Core Concepts
The proposed Image-Text Co-Decomposition (CoDe) framework jointly decomposes image-text pairs into corresponding regions and word segments, enabling direct region-word alignment and alleviating the discrepancy between training and testing for text-supervised semantic segmentation.
Abstract
The paper addresses the task of text-supervised semantic segmentation, which aims to segment arbitrary visual concepts within images using only image-text pairs without dense annotations.
The key insights are:
Existing methods have demonstrated that contrastive learning on image-text pairs can effectively align visual segments with the meanings of texts. However, there is a discrepancy between text alignment and semantic segmentation, as a text often consists of multiple semantic concepts, whereas semantic segmentation strives to create semantically homogeneous segments.

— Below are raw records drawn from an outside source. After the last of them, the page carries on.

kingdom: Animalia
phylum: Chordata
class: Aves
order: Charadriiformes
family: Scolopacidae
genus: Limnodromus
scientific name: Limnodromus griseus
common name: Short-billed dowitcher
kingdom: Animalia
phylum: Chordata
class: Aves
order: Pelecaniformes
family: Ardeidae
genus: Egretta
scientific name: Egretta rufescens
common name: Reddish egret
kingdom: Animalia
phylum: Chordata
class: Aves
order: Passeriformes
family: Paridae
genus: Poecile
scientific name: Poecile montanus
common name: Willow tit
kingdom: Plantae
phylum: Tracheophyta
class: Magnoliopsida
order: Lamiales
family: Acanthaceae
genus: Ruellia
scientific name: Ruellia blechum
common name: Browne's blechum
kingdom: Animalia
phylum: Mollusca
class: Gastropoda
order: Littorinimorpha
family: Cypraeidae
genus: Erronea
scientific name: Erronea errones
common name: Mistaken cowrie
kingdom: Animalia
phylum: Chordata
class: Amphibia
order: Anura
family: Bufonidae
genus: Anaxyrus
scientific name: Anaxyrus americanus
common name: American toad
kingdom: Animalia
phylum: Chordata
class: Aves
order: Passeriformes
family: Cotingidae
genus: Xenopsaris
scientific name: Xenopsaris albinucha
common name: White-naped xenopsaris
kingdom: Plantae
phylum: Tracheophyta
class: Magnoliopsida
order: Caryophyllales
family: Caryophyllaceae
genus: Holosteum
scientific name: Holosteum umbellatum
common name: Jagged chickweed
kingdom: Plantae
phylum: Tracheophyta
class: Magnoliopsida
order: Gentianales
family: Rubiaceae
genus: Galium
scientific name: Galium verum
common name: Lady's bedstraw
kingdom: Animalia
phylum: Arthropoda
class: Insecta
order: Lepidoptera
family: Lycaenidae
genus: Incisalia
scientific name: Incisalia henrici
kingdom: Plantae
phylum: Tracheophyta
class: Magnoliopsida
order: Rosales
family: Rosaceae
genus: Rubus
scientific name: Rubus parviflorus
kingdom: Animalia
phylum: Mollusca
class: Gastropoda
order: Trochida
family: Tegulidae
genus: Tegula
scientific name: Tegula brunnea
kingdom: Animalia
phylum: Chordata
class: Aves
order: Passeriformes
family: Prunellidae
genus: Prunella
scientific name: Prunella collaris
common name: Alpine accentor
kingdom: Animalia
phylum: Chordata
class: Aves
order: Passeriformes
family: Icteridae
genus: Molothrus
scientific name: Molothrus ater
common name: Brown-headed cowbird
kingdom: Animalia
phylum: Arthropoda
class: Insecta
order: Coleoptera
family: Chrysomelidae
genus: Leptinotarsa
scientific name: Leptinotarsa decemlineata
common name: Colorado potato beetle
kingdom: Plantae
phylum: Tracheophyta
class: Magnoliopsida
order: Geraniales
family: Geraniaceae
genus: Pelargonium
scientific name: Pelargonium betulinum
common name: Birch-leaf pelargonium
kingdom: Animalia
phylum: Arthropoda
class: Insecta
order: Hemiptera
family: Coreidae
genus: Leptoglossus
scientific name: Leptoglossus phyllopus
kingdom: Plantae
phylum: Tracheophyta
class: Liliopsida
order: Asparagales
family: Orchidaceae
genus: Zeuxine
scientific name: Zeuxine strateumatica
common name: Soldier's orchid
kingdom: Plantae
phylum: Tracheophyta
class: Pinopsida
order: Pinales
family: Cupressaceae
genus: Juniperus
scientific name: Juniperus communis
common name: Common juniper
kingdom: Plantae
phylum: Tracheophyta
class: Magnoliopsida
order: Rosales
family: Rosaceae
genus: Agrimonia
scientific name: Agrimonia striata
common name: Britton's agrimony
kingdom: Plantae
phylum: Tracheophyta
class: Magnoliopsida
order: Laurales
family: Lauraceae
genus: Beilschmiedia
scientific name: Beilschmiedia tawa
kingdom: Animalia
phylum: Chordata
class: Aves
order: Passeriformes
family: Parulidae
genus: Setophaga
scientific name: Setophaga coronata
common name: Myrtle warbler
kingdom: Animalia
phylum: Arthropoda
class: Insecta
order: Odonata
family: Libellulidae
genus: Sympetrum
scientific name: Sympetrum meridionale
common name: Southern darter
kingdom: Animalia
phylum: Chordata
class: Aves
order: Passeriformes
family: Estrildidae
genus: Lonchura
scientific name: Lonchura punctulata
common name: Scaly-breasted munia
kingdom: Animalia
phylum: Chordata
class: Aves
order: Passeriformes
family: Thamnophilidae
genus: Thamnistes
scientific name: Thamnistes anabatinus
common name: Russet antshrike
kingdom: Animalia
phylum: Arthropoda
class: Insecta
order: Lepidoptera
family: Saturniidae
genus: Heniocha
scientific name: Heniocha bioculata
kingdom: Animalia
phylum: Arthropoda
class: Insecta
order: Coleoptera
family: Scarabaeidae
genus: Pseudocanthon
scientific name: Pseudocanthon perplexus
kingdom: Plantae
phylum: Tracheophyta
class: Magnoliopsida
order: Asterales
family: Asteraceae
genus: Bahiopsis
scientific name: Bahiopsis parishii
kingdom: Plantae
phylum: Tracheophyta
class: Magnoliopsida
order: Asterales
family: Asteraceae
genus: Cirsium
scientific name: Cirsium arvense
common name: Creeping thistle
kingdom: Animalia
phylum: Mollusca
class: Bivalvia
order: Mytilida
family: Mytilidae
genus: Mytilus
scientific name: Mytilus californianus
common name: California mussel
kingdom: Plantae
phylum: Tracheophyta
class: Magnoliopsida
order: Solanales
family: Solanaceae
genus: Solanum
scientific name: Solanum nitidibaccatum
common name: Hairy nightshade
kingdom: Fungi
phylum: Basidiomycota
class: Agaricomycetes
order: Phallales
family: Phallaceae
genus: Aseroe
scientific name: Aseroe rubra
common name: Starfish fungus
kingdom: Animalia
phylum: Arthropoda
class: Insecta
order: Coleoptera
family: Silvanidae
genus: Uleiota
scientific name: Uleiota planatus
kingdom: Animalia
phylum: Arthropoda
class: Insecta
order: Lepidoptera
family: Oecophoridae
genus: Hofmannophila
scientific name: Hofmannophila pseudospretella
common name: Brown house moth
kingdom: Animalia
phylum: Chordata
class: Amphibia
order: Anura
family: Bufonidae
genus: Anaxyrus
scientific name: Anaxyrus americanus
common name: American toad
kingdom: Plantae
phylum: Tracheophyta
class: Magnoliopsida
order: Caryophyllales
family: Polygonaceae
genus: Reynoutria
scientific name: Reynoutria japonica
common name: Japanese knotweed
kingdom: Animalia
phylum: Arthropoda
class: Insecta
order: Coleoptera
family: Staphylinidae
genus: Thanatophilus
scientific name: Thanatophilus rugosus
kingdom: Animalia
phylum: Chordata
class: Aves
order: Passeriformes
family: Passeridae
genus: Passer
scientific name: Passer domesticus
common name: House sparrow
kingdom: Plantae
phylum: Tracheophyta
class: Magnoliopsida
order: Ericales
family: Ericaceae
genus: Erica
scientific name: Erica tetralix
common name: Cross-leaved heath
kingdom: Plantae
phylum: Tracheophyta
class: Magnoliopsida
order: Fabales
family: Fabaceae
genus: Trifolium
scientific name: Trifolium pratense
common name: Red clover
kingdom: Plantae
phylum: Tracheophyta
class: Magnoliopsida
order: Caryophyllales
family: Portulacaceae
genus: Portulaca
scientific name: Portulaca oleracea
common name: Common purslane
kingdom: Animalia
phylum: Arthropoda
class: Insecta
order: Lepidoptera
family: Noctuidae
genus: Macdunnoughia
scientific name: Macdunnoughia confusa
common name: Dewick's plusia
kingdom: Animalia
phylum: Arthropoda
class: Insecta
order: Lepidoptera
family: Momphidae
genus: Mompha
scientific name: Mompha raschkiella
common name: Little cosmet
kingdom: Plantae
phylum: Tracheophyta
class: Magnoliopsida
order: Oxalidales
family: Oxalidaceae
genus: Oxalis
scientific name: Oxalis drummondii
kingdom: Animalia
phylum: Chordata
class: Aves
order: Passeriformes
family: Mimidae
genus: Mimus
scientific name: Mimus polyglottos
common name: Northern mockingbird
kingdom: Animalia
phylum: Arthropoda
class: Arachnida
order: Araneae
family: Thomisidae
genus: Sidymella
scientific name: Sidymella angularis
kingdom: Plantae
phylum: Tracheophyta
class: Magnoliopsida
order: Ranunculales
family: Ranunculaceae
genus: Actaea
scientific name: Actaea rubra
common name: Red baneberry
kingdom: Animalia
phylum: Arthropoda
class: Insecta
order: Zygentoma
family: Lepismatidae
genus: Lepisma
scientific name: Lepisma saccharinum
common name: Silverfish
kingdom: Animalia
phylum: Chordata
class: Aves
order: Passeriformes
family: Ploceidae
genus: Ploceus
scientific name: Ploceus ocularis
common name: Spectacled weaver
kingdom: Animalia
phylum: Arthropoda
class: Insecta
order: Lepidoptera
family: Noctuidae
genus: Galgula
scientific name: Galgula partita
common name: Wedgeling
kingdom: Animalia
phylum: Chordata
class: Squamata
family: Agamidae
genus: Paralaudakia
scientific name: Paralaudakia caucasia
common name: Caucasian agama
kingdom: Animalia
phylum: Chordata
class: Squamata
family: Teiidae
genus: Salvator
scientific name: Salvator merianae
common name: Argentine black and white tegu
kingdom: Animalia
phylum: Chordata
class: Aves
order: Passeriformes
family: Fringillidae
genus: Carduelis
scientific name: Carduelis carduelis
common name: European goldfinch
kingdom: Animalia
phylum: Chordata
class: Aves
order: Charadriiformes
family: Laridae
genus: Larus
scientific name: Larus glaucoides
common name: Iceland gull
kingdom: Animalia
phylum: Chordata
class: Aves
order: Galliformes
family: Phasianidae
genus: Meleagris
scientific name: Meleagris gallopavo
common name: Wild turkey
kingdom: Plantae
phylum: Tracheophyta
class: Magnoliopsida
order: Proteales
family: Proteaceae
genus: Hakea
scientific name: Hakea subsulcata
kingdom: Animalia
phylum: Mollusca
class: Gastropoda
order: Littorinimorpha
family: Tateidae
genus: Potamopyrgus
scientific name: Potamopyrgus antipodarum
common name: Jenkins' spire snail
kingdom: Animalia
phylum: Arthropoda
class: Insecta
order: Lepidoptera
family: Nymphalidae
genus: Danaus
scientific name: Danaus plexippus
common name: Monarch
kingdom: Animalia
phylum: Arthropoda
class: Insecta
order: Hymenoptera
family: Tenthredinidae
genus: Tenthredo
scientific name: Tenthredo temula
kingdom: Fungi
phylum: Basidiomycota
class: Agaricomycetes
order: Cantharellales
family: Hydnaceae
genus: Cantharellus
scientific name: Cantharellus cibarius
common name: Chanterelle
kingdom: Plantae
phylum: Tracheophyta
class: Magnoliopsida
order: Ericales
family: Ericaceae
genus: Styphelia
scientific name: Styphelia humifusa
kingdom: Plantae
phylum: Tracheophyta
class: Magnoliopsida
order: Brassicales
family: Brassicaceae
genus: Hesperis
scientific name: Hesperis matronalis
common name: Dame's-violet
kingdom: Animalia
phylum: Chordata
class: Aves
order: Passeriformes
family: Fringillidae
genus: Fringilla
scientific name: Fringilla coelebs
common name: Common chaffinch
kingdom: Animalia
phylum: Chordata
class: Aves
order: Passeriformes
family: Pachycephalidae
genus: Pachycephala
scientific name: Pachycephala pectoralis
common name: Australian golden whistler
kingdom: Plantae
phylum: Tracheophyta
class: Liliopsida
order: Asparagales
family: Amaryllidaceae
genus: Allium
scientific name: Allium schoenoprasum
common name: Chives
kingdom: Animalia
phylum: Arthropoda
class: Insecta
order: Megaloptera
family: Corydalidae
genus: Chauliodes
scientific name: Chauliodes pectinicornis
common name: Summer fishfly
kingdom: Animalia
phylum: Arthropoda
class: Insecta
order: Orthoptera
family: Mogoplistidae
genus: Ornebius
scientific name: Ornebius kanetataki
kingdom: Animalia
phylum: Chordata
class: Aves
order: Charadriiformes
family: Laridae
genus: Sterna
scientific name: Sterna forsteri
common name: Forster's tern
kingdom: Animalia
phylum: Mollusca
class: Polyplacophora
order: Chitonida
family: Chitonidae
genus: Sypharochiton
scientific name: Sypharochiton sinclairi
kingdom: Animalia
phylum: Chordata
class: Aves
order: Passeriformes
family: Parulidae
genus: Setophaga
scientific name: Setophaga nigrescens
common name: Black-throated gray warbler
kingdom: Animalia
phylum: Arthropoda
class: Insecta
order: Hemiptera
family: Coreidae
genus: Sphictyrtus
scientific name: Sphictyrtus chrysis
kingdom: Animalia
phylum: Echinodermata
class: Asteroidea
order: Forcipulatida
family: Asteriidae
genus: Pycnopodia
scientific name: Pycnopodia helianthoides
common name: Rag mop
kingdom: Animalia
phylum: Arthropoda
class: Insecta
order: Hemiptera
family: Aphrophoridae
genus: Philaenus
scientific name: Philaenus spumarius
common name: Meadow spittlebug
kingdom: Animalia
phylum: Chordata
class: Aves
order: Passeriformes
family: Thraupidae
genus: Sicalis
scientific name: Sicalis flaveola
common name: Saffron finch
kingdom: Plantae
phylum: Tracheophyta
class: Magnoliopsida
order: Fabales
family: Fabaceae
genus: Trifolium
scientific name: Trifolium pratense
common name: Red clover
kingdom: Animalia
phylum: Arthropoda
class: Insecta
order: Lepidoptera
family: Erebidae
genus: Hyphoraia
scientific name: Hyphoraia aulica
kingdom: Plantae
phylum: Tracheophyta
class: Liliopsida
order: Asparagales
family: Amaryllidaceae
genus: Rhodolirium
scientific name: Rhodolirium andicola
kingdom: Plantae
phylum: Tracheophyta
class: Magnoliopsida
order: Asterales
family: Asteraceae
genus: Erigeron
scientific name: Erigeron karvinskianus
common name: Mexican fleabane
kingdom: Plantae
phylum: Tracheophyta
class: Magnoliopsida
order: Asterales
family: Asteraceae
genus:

To address this issue, the authors propose a novel framework called Image-Text Co-Decomposition (CoDe), where the paired image and text are jointly decomposed into a set of image regions and a set of word segments, respectively, and contrastive learning is developed to enforce region-word alignment.
The authors also present a prompt learning mechanism that derives an extra representation to highlight an image segment or a word segment of interest, which helps extract more effective features from that segment.
Comprehensive experimental results demonstrate that the proposed CoDe framework performs favorably against existing text-supervised semantic segmentation methods on six benchmark datasets.
Stats
The paper does not provide any specific numerical data or statistics. The focus is on the proposed framework and its performance evaluation.